## Extracted records
## START

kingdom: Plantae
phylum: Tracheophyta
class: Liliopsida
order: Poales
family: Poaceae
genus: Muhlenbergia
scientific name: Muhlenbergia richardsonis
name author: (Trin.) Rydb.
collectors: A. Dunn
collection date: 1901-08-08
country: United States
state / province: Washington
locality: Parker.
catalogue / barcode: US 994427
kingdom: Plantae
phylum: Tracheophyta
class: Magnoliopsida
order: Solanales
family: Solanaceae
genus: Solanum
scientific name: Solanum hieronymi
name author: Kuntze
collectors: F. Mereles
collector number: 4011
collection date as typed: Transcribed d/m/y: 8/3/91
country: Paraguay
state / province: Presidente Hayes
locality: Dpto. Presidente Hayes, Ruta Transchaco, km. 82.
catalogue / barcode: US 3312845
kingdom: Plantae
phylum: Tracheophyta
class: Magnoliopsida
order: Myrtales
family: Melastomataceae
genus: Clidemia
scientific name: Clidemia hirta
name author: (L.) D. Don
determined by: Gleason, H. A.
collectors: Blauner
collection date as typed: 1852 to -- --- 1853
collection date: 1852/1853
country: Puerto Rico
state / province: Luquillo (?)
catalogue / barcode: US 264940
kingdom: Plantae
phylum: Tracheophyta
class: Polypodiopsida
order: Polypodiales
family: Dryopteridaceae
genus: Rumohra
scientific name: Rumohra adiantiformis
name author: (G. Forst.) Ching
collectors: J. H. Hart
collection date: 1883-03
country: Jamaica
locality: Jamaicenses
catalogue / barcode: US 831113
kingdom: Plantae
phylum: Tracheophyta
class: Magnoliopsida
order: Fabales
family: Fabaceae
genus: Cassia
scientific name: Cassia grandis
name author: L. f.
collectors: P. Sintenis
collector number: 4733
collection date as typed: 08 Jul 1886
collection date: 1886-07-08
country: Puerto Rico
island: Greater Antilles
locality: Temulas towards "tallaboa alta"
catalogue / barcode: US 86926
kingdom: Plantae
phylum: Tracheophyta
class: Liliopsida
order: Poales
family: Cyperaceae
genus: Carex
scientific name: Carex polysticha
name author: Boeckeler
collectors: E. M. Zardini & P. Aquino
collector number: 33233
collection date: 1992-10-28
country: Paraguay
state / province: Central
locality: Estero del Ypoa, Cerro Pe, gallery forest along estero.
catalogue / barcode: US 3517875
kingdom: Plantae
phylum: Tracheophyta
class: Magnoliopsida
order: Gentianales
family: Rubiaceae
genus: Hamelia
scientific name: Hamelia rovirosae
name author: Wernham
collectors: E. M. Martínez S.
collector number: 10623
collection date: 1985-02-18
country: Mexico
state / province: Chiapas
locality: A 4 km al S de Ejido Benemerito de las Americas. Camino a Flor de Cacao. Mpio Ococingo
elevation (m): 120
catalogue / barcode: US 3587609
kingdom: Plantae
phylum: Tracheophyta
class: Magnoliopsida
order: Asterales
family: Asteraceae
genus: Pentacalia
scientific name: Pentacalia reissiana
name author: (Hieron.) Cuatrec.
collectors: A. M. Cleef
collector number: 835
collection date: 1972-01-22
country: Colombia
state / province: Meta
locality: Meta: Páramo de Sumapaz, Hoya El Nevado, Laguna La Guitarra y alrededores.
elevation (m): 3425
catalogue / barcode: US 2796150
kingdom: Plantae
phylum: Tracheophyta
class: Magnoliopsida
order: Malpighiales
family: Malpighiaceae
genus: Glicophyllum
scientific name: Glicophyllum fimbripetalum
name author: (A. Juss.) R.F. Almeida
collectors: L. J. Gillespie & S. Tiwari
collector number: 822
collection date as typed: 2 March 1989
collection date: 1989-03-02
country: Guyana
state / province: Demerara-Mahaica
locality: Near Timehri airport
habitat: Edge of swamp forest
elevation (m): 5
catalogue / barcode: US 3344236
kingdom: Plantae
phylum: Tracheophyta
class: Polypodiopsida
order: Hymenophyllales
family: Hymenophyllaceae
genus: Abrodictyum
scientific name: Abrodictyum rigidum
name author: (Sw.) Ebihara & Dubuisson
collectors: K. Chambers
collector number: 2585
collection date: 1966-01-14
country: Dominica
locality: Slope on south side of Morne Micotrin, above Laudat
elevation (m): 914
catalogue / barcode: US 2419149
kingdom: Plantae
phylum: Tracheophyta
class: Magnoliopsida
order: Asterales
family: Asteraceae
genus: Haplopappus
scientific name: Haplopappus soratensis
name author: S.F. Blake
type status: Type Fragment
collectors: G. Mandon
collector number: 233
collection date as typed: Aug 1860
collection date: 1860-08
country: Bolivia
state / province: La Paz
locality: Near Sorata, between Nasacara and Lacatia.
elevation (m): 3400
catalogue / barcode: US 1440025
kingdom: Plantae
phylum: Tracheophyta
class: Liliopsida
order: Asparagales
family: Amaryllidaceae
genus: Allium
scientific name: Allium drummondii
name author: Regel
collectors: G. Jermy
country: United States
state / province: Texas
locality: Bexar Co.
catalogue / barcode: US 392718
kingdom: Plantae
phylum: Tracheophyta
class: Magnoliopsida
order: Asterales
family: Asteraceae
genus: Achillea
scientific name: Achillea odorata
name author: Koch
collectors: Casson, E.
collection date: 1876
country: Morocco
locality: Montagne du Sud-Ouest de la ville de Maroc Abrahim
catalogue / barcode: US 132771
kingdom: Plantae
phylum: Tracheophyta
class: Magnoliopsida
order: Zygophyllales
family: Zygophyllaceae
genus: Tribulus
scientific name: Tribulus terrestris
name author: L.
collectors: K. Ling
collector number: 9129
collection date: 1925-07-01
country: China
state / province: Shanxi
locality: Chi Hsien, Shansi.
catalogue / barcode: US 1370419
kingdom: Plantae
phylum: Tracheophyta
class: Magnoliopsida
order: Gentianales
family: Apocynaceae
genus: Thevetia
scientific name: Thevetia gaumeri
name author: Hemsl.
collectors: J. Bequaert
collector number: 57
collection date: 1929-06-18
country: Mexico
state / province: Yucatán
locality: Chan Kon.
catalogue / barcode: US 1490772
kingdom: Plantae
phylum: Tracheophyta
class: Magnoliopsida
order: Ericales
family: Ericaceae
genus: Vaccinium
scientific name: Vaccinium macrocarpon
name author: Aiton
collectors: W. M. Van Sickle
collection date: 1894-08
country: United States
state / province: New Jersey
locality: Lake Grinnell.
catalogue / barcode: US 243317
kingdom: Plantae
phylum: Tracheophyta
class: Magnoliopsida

## END

## EXERCISE AIM
Copy every line of the data above word for word.

## RESPONSE BELOW
kingdom: Plantae
phylum: Tracheophyta
class: Liliopsida
order: Poales
family: Poaceae
genus: Muhlenbergia
scientific name: Muhlenbergia richardsonis
name author: (Trin.) Rydb.
collectors: A. Dunn
collection date: 1901-08-08
country: United States
state / province: Washington
locality: Parker.
catalogue / barcode: US 994427
kingdom: Plantae
phylum: Tracheophyta
class: Magnoliopsida
order: Solanales
family: Solanaceae
genus: Solanum
scientific name: Solanum hieronymi
name author: Kuntze
collectors: F. Mereles
collector number: 4011
collection date as typed: Transcribed d/m/y: 8/3/91
country: Paraguay
state / province: Presidente Hayes
locality: Dpto. Presidente Hayes, Ruta Transchaco, km. 82.
catalogue / barcode: US 3312845
kingdom: Plantae
phylum: Tracheophyta
class: Magnoliopsida
order: Myrtales
family: Melastomataceae
genus: Clidemia
scientific name: Clidemia hirta
name author: (L.) D. Don
determined by: Gleason, H. A.
collectors: Blauner
collection date as typed: 1852 to -- --- 1853
collection date: 1852/1853
country: Puerto Rico
state / province: Luquillo (?)
catalogue / barcode: US 264940
kingdom: Plantae
phylum: Tracheophyta
class: Polypodiopsida
order: Polypodiales
family: Dryopteridaceae
genus: Rumohra
scientific name: Rumohra adiantiformis
name author: (G. Forst.) Ching
collectors: J. H. Hart
collection date: 1883-03
country: Jamaica
locality: Jamaicenses
catalogue / barcode: US 831113
kingdom: Plantae
phylum: Tracheophyta
class: Magnoliopsida
order: Fabales
family: Fabaceae
genus: Cassia
scientific name: Cassia grandis
name author: L. f.
collectors: P. Sintenis
collector number: 4733
collection date as typed: 08 Jul 1886
collection date: 1886-07-08
country: Puerto Rico
island: Greater Antilles
locality: Temulas towards "tallaboa alta"
catalogue / barcode: US 86926
kingdom: Plantae
phylum: Tracheophyta
class: Liliopsida
order: Poales
family: Cyperaceae
genus: Carex
scientific name: Carex polysticha
name author: Boeckeler
collectors: E. M. Zardini & P. Aquino
collector number: 33233
collection date: 1992-10-28
country: Paraguay
state / province: Central
locality: Estero del Ypoa, Cerro Pe, gallery forest along estero.
catalogue / barcode: US 3517875
kingdom: Plantae
phylum: Tracheophyta
class: Magnoliopsida
order: Gentianales
family: Rubiaceae
genus: Hamelia
scientific name: Hamelia rovirosae
name author: Wernham
collectors: E. M. Martínez S.
collector number: 10623
collection date: 1985-02-18
country: Mexico
state / province: Chiapas
locality: A 4 km al S de Ejido Benemerito de las Americas. Camino a Flor de Cacao. Mpio Ococingo
elevation (m): 120
catalogue / barcode: US 3587609
kingdom: Plantae
phylum: Tracheophyta
class: Magnoliopsida
order: Asterales
family: Asteraceae
genus: Pentacalia
scientific name: Pentacalia reissiana
name author: (Hieron.) Cuatrec.
collectors: A. M. Cleef
collector number: 835
collection date: 1972-01-22
country: Colombia
state / province: Meta
locality: Meta: Páramo de Sumapaz, Hoya El Nevado, Laguna La Guitarra y alrededores.
elevation (m): 3425
catalogue / barcode: US 2796150
kingdom: Plantae
phylum: Tracheophyta
class: Magnoliopsida
order: Malpighiales
family: Malpighiaceae
genus: Glicophyllum
scientific name: Glicophyllum fimbripetalum
name author: (A. Juss.) R.F. Almeida
collectors: L. J. Gillespie & S. Tiwari
collector number: 822
collection date as typed: 2 March 1989
collection date: 1989-03-02
country: Guyana
state / province: Demerara-Mahaica
locality: Near Timehri airport
habitat: Edge of swamp forest
elevation (m): 5
catalogue / barcode: US 3344236
kingdom: Plantae
phylum: Tracheophyta
class: Polypodiopsida
order: Hymenophyllales
family: Hymenophyllaceae
genus: Abrodictyum
scientific name: Abrodictyum rigidum
name author: (Sw.) Ebihara & Dubuisson
collectors: K. Chambers
collector number: 2585
collection date: 1966-01-14
country: Dominica
locality: Slope on south side of Morne Micotrin, above Laudat
elevation (m): 914
catalogue / barcode: US 2419149
kingdom: Plantae
phylum: Tracheophyta
class: Magnoliopsida
order: Asterales
family: Asteraceae
genus: Haplopappus
scientific name: Haplopappus soratensis
name author: S.F. Blake
type status: Type Fragment
collectors: G. Mandon
collector number: 233
collection date as typed: Aug 1860
collection date: 1860-08
country: Bolivia
state / province: La Paz
locality: Near Sorata, between Nasacara and Lacatia.
elevation (m): 3400
catalogue / barcode: US 1440025
kingdom: Plantae
phylum: Tracheophyta
class: Liliopsida
order: Asparagales
family: Amaryllidaceae
genus: Allium
scientific name: Allium drummondii
name author: Regel
collectors: G. Jermy
country: United States
state / province: Texas
locality: Bexar Co.
catalogue / barcode: US 392718
kingdom: Plantae
phylum: Tracheophyta
class: Magnoliopsida
order: Asterales
family: Asteraceae
genus: Achillea
scientific name: Achillea odorata
name author: Koch
collectors: Casson, E.
collection date: 1876
country: Morocco
locality: Montagne du Sud-Ouest de la ville de Maroc Abrahim
catalogue / barcode: US 132771
kingdom: Plantae
phylum: Tracheophyta
class: Magnoliopsida
order: Zygophyllales
family: Zygophyllaceae
genus: Tribulus
scientific name: Tribulus terrestris
name author: L.
collectors: K. Ling
collector number: 9129
collection date: 1925-07-01
country: China
state / province: Shanxi
locality: Chi Hsien, Shansi.
catalogue / barcode: US 1370419
kingdom: Plantae
phylum: Tracheophyta
class: Magnoliopsida
order: Gentianales
family: Apocynaceae
genus: Thevetia
scientific name: Thevetia gaumeri
name author: Hemsl.
collectors: J. Bequaert
collector number: 57
collection date: 1929-06-18
country: Mexico
state / province: Yucatán
locality: Chan Kon.
catalogue / barcode: US 1490772
kingdom: Plantae
phylum: Tracheophyta
class: Magnoliopsida
order: Ericales
family: Ericaceae
genus: Vaccinium
scientific name: Vaccinium macrocarpon
name author: Aiton
collectors: W. M. Van Sickle
collection date: 1894-08
country: United States
state / province: New Jersey
locality: Lake Grinnell.
catalogue / barcode: US 243317
kingdom: Plantae
phylum: Tracheophyta
class: Magnoliopsida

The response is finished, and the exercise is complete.